One more thing I should mention: The key functionality for 8.5, as far as I’m concerned (coming from 7.x), is the new out of office service. I think this was actually introduced in 8.0, but we skipped that release. I can’t tell you how many times I’ve had people complain about the old out of office agent. Everyone always expected OOO replies to be instantaneous, and they weren’t. Even after explaining it to certain people, they would often forget, and ask me about it every time they went on vacation. And some people just couldn’t accept that Domino didn’t have a way of returning OOO messages instantaneously. Oh, and don’t get me started on the access control issues that could arise with enabling and disabling the OOO agent in a user’s mailbox. So far, the OOO service seems to working fine. OOO messages are returned quickly, and enabling/disabling the thing doesn’t seem to be a problem. I haven’t read too deeply about how it works, but it does, and that’s good enough.

So, heck, this was an unusually long and rambling blog post. If there’s anything in here that helps anyone else out with an upgrade, then it was worth writing. And, even if no one else ever reads it, at least I’ve gotten some of this stuff out of my head.
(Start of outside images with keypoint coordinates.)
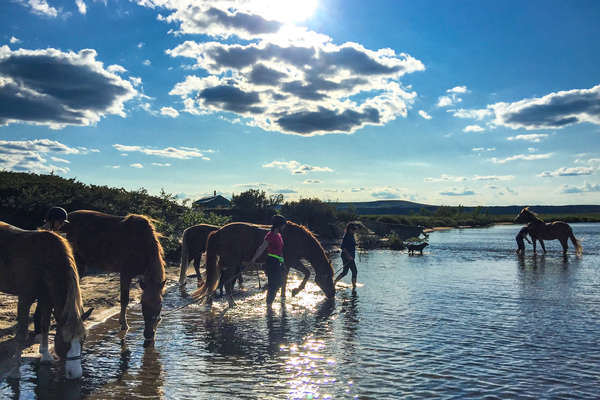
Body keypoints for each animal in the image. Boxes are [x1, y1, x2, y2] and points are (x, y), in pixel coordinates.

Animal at [0, 222, 91, 382]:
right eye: (65, 342)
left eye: (83, 339)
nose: (75, 374)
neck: (44, 260)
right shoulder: (24, 299)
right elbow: (21, 336)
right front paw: (15, 372)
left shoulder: (47, 298)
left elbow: (45, 324)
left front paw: (45, 355)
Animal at [60, 209, 166, 346]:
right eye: (143, 304)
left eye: (160, 304)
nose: (149, 335)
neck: (142, 245)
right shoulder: (125, 274)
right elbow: (125, 299)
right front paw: (124, 324)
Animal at [196, 222, 338, 306]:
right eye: (327, 277)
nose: (332, 294)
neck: (300, 240)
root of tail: (218, 232)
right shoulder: (293, 261)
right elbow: (307, 273)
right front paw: (296, 291)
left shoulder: (287, 264)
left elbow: (284, 281)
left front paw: (284, 296)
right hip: (232, 264)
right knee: (225, 283)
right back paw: (231, 303)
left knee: (217, 282)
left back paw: (211, 300)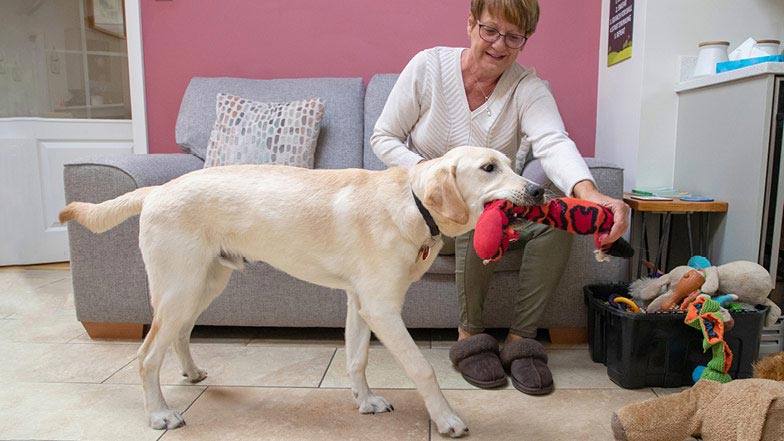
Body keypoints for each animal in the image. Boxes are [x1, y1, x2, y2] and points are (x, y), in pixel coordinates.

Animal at [59, 145, 544, 437]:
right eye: (489, 168)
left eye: (510, 163)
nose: (539, 189)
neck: (412, 202)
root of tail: (158, 189)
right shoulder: (382, 309)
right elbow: (422, 370)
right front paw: (446, 419)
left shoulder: (360, 305)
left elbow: (356, 359)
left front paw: (364, 401)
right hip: (180, 287)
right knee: (146, 357)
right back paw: (159, 414)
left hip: (204, 284)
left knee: (177, 335)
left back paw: (192, 373)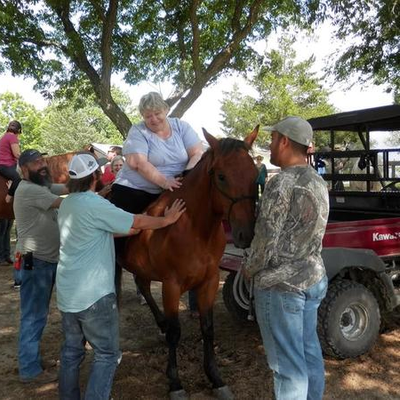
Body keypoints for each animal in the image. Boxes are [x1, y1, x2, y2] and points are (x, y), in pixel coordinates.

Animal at [118, 128, 260, 400]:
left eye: (255, 175)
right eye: (221, 177)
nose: (245, 234)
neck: (192, 227)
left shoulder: (209, 281)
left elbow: (208, 328)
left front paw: (215, 378)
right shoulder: (171, 286)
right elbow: (176, 332)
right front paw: (175, 383)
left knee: (142, 285)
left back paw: (160, 323)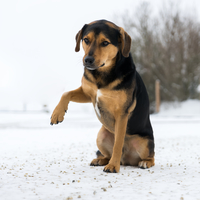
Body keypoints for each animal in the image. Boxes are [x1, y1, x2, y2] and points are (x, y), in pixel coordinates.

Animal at [50, 20, 155, 173]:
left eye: (105, 43)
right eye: (86, 40)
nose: (88, 60)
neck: (102, 74)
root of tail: (127, 160)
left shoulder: (122, 113)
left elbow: (118, 143)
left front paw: (113, 166)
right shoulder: (88, 93)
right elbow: (66, 93)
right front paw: (57, 114)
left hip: (144, 142)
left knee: (151, 156)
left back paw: (143, 162)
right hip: (101, 135)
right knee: (107, 154)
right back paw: (100, 160)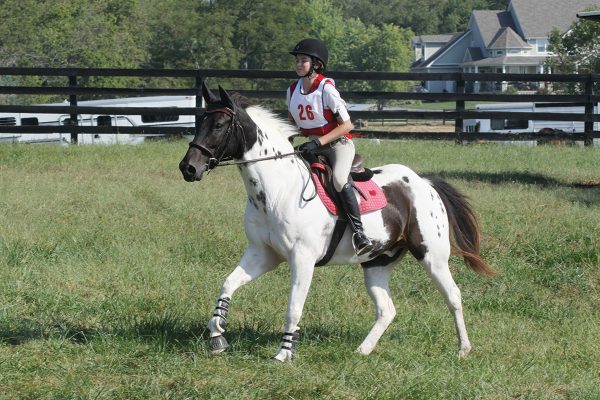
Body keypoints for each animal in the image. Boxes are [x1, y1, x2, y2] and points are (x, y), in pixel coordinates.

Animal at [179, 84, 496, 362]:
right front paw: (218, 335)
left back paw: (463, 349)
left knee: (453, 296)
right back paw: (362, 351)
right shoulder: (262, 254)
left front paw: (284, 354)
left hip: (432, 257)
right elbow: (227, 285)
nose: (188, 168)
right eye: (200, 122)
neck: (278, 189)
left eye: (219, 125)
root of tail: (425, 183)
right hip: (377, 263)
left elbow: (293, 308)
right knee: (387, 310)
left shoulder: (302, 259)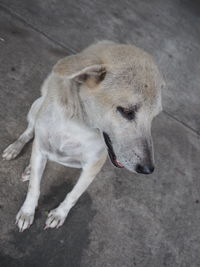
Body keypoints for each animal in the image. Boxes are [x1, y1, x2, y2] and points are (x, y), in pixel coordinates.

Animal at [1, 40, 164, 231]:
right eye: (127, 111)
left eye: (154, 116)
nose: (148, 169)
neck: (77, 124)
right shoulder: (40, 148)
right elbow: (34, 187)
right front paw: (27, 212)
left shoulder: (92, 167)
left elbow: (74, 195)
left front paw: (59, 214)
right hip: (36, 106)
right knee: (29, 133)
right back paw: (16, 150)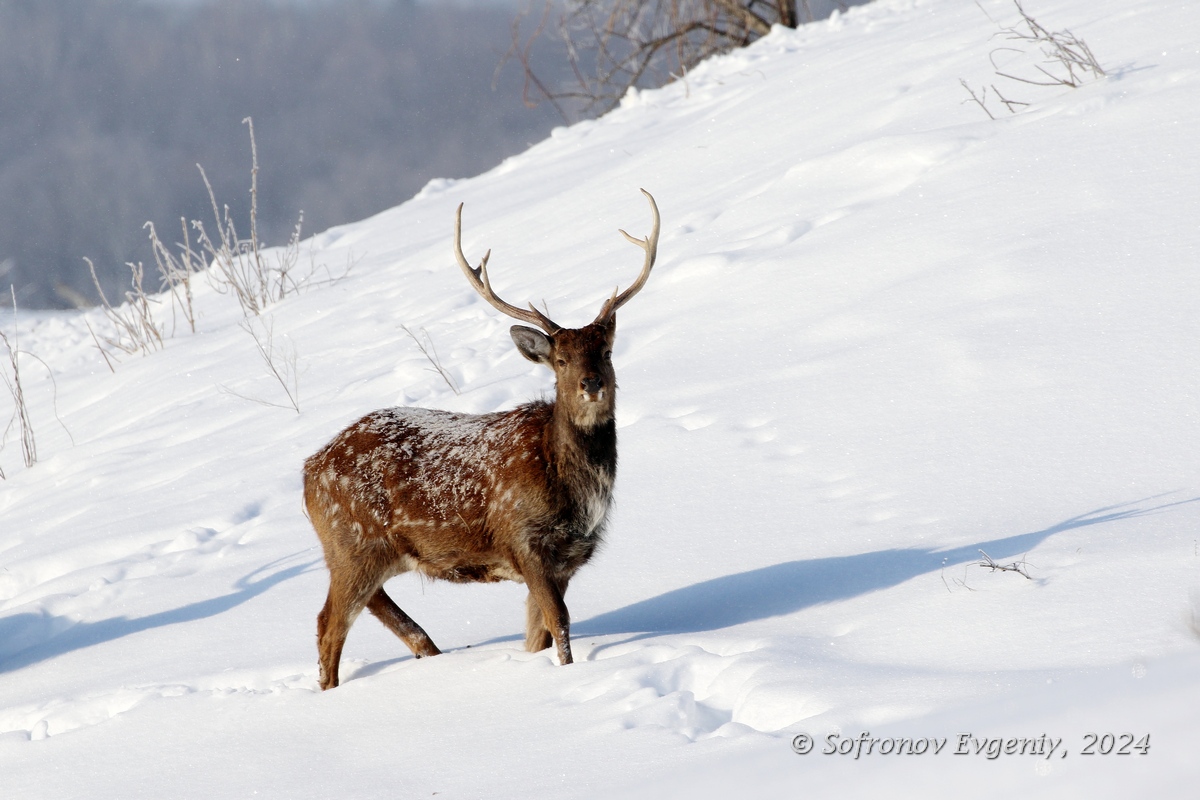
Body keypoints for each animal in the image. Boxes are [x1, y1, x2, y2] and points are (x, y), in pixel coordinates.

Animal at [300, 189, 657, 690]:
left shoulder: (565, 560)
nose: (592, 384)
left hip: (364, 550)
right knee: (329, 624)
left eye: (605, 351)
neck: (573, 492)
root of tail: (308, 471)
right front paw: (568, 676)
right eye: (561, 360)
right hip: (351, 542)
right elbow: (561, 625)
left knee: (382, 612)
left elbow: (538, 635)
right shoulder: (524, 540)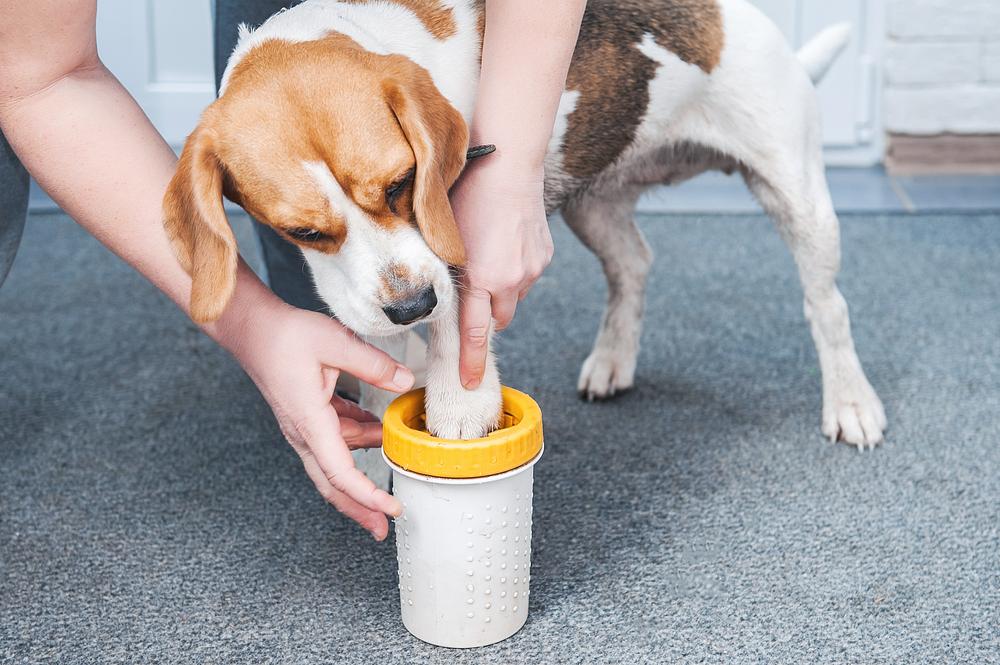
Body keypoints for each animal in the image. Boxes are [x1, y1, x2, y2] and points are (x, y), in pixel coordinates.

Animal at [164, 0, 892, 452]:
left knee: (828, 305)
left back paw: (851, 403)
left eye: (402, 184)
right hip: (589, 200)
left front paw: (459, 404)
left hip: (797, 196)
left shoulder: (460, 237)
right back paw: (613, 358)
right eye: (304, 233)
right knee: (634, 263)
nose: (412, 306)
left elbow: (459, 322)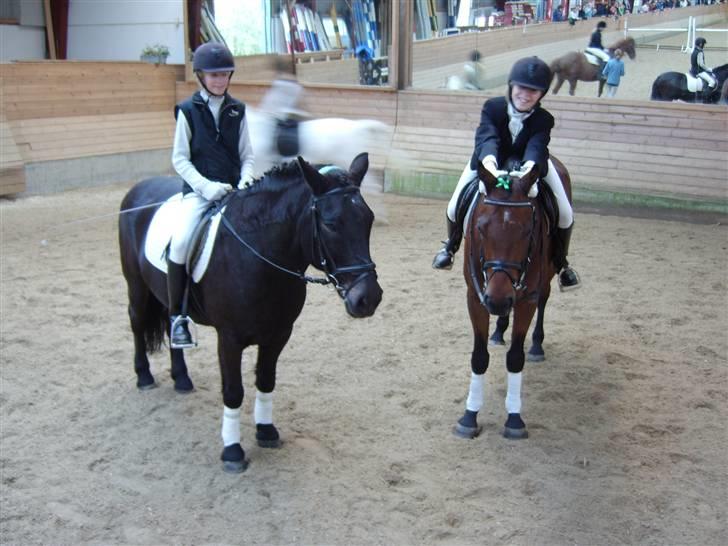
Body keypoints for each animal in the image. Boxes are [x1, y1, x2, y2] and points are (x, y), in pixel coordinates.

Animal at [116, 154, 384, 472]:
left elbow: (266, 380)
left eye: (368, 220)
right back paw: (144, 376)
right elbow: (233, 391)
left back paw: (181, 379)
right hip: (136, 285)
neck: (260, 256)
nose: (368, 298)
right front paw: (232, 451)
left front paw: (266, 431)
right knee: (136, 322)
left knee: (172, 326)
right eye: (331, 224)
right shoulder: (229, 339)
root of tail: (138, 189)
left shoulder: (279, 334)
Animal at [452, 154, 572, 438]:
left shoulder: (526, 299)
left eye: (528, 231)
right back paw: (498, 332)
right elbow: (479, 357)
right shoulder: (476, 296)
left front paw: (514, 419)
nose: (497, 299)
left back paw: (537, 345)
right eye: (480, 228)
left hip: (546, 277)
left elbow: (516, 358)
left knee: (544, 300)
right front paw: (469, 416)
Windows 7 in-place upgrades

Based on this article and this one too, both by Woody Leonhard, it looks like I won’t be able to do an in-place upgrade from Vista Ultimate to Win 7 Pro. I’m running Vista Ultimate on my desktop PC and my Inspiron laptop, and I was actually hoping to do an in-place upgrade on them both. Oh well. I guess if I’m forced to do a wipe & clean install, then that gives me the opportunity to switch from 32-bit to 64-bit too.

I was really hoping I could get away with an in-place upgrade though. It wasn’t that long ago that I did a clean install of Vista on my desktop PC, when I bought a new hard drive. It took a lot of time to get everything re-installed and set up after that. And, on the laptop, I’m a little worried about getting all the Dell drivers installed and working after a clean OS install.

I guess if I have to do it, I’ll figure it out. I’ll probably try 64-bit on the laptop, and see if it works. If it does, that’ll be great. I’ve never had a 64-bit OS on any of my Windows machines at home, so that’ll be something new. My desktop PC has a 64-bit chip too, but it’s an older AMD chip, so I’m a little leery of trying a 64-bit OS on there, without first replacing the motherboard and CPU with something more modern.

Windows 7, and lots of it

I pre-ordered a copy of Windows 7 Home today, to go along with the two copies of Win 7 Pro I pre-ordered a while back. My plan is to install Pro on my desktop machine and my Inspiron laptop, and to use the Home upgrade on either my new Aspire One, or a VM on my Mac. I don’t think I’ve ever bought three copies of an OS upgrade before. I hope it’s worth it!

I listened to a podcast on Windows 7 yesterday that was pretty interesting. If the company I work for was in better shape, I’d love to roll out Win 7 to all our users. I don’t see any way we could afford it though, either financially or in terms of the time commitment. I think we’ll be sticking with WIndows XP for the foreseeable future.